Der Vater von Lioba, Dynne, war ein angelsächsischer Adeliger, die Mutter hieß Aebbe. Sie gehörten zur zweiten christlichen Generation nach der Christianisierung der angelsächsischen Königreiche. Die Eltern blieben lange kinderlos und Lioba war ihr einziges Kind. “Lioba” ist die latinisierte Form des Kosenamens Leobgytha (“die von Gott/ den Eltern Geliebte”) und hat den Taufnamen des Mädchens völlig verdrängt; sie nannte sich später selbst nur so.
Im Alter von etwa sieben Jahren wird Lioba von ihren Eltern dem Doppelkloster der Benediktinerinnen von Wimborne übergeben. Sie durchläuft im Kloster eine Ausbildung in den Sieben Freien Künsten und erwirbt dabei eine umfassende literarische und theologische Bildung, die auch das Kirchenrecht mit einschließt. Anschließend lebt sie als Nonne und als Lehrerin in Klöstern in Wessex und Kent, darunter in Minster-in-Thanet. Diese Klöster unterstützten die Missionsarbeit des Bonifatius im Fränkischen Reich.

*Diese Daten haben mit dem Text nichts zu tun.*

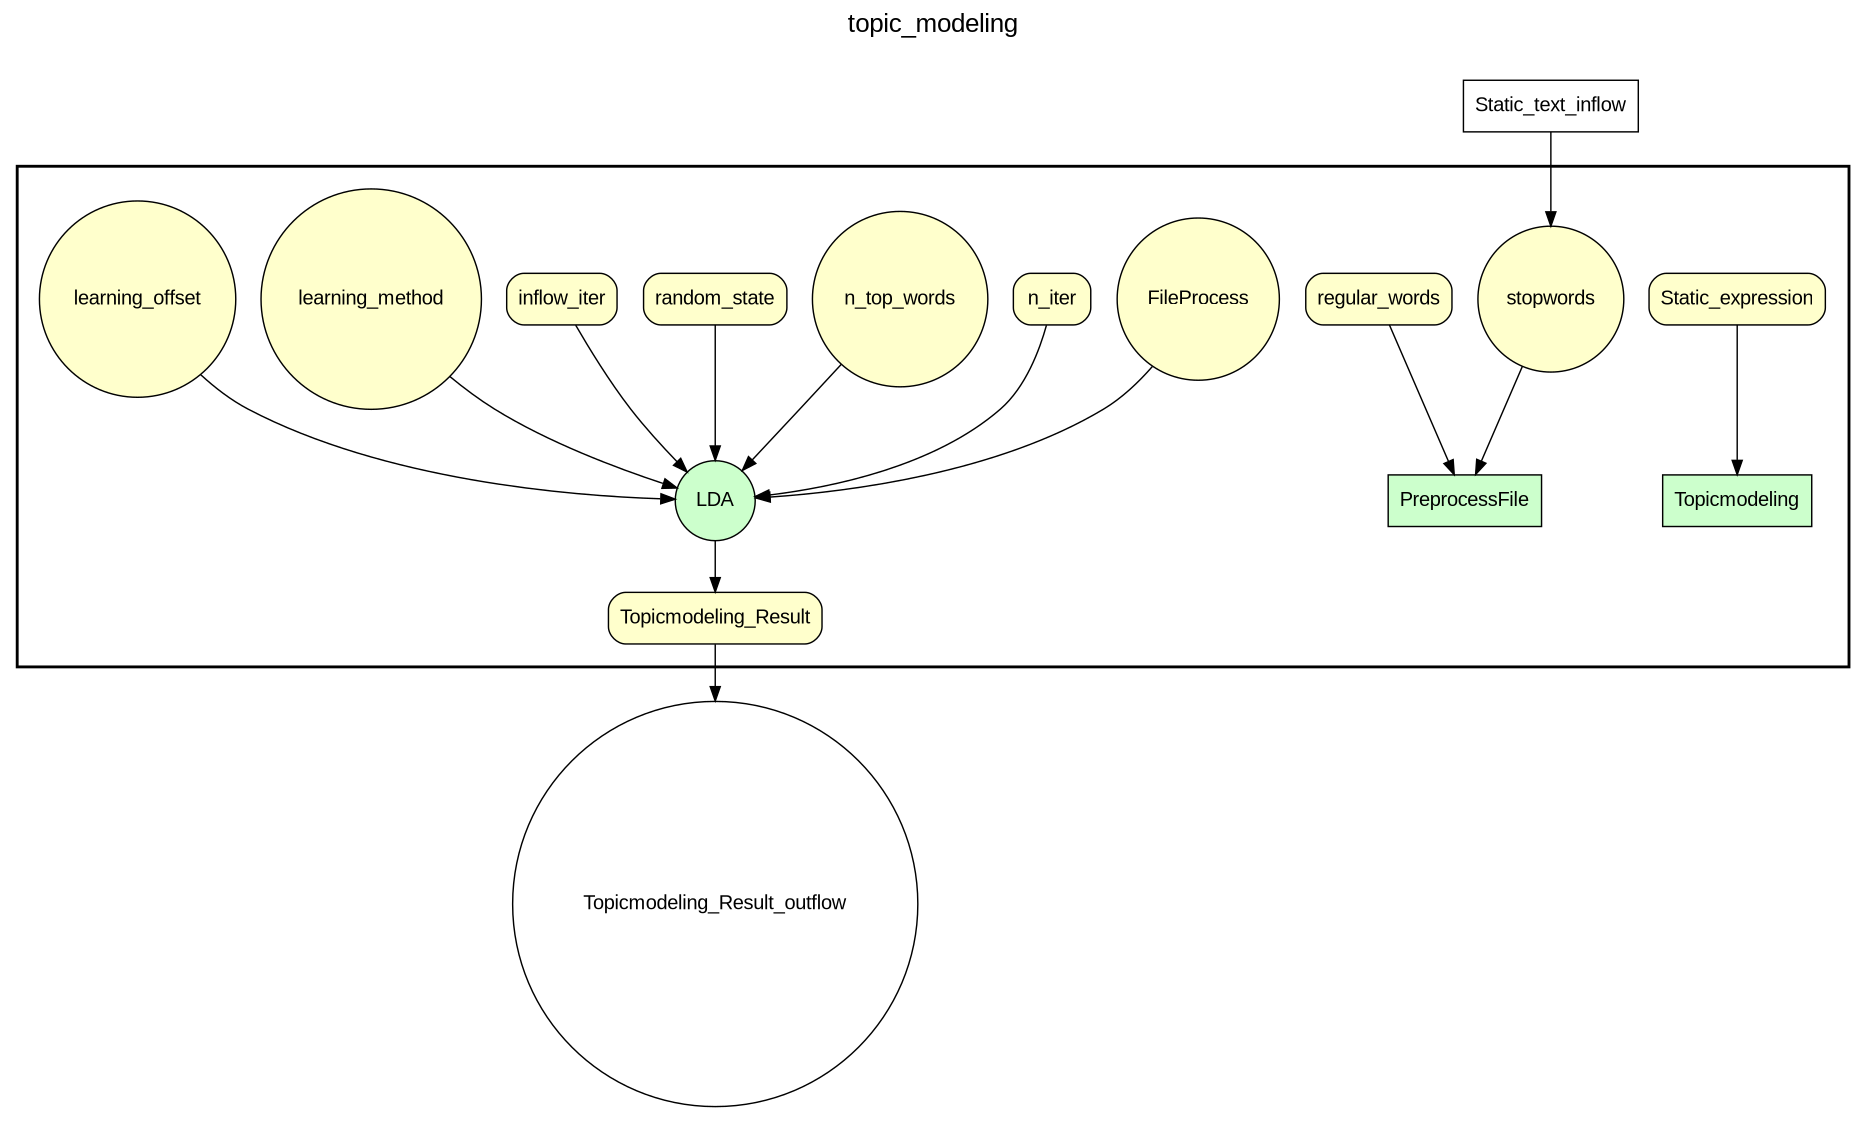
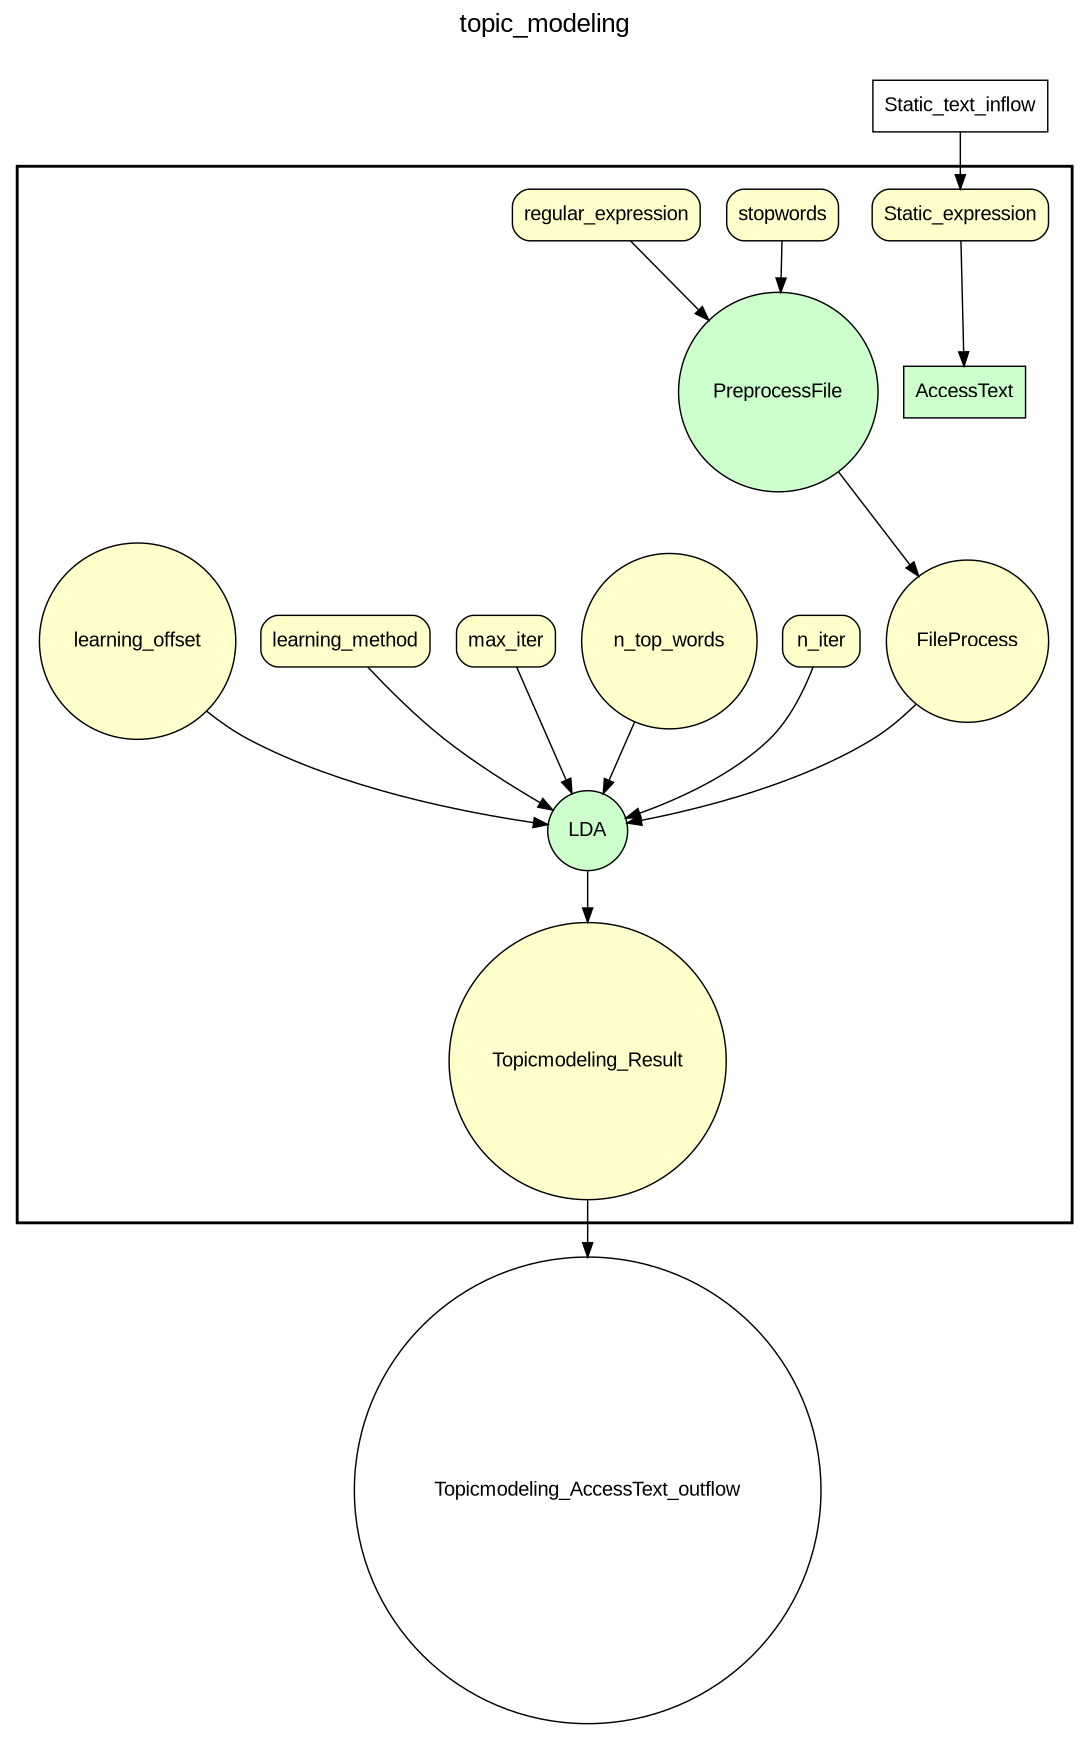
  digraph {
    fontname="Liberation Sans"
    fontsize=18
    label=topic_modeling
    labelloc=t
    rankdir=TB
    node [fillcolor="#FFFFCC" fontname="Liberation Sans" peripheries=1 shape=box style="rounded,filled"]
    edge [fontname="Liberation Sans"]
-   PreprocessFile [fillcolor="#CCFFCC" style=filled]
-   AccessText [fillcolor="#CCFFCC" style=filled label=Topicmodeling]
+   PreprocessFile [fillcolor="#CCFFCC" shape=circle style=filled]
+   AccessText [fillcolor="#CCFFCC" style=filled]
    LDA [fillcolor="#CCFFCC" shape=circle style=filled]
    n4 [label=Static_expression]
-   stopwords [shape=circle]
-   regular_expression [label=regular_words]
+   stopwords
+   regular_expression
    FileProcess [shape=circle]
    n8 [label=n_iter]
    n_top_words [shape=circle]
-   random_state
-   max_iter [label=inflow_iter]
-   learning_method [shape=circle]
+   max_iter
+   learning_method
    learning_offset [shape=circle]
-   Topicmodeling_Result
+   Topicmodeling_Result [shape=circle]
    Static_text_inflow [fillcolor="#FFFFFF" width=0.2 style=""]
-   Topicmodeling_Result_outflow [fillcolor="#FFFFFF" shape=circle width=0.2 style=""]
+   Topicmodeling_Result_outflow [fillcolor="#FFFFFF" shape=circle width=0.2 label=Topicmodeling_AccessText_outflow style=""]
    subgraph cluster_1 {
      color=black
      label=""
      penwidth=2
      subgraph cluster_2 {
        color=white
        label=""
        penwidth=2
        PreprocessFile
        AccessText
        LDA
        n4
        stopwords
        regular_expression
        FileProcess
        n8
        n_top_words
-       random_state
        max_iter
        learning_method
        learning_offset
        Topicmodeling_Result
      }
    }
    subgraph cluster_3 {
      color=white
      label=""
      penwidth=2
      subgraph cluster_4 {
        color=white
        label=""
        penwidth=2
        Static_text_inflow
      }
    }
    subgraph cluster_5 {
      color=white
      label=""
      penwidth=2
      subgraph cluster_6 {
        color=white
        label=""
        penwidth=2
        Topicmodeling_Result_outflow
      }
    }
+   PreprocessFile -> FileProcess
    LDA -> Topicmodeling_Result
    n4 -> AccessText
    stopwords -> PreprocessFile
    regular_expression -> PreprocessFile
    FileProcess -> LDA
    n8 -> LDA
    n_top_words -> LDA
-   random_state -> LDA
    max_iter -> LDA
    learning_method -> LDA
    learning_offset -> LDA
    Topicmodeling_Result -> Topicmodeling_Result_outflow
-   Static_text_inflow -> stopwords
+   Static_text_inflow -> n4
  }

732/735 erbittet Bonifatius von der Äbtissin des Klosters Wimborne, Tetta, Lioba als Mitarbeiterin und macht sie zur Äbtissin des Klosters Tauberbischofsheim. Sie missioniert durch den Unterricht für junge, einheimische Mädchen der Oberschicht in ihrem Kloster und übernimmt so das ihr aus den angelsächsischen Königreichen bekannte Modell. Damit wirktesie über die familiäre Vernetzung auf die Christianisierung der einheimischen Eliten ein. Eine Reihe ihrer Schülerinnen werden wiederum Lehrerinnen und tragen so das Wissen weiter.
Im Rückblick besonders auffällig ist ihre große Offenheit gegenüber der Bildung von Frauen und die Förderung von deren aktiver Tätigkeit in der Mission, wie sie das aus England kannte. Dies unterscheidet sich von dem wesentlich androzentrischeren römischen Modell, das sich in der Folgezeit durchsetzen sollte, deutlich.
Lioba ist in hohem Maß mit den Führungseliten des Fränkischen Reiches vernetzt. Persönlich ist sie mit einer der Frauen Karls des Großen, Königin Hildegard, befreundet und Karl der Große stellt ihr einen Alterssitz in Schornsheim zur Verfügung. Bei weltlichen und Kirchenführern ist sie als Beraterin hoch gefragt.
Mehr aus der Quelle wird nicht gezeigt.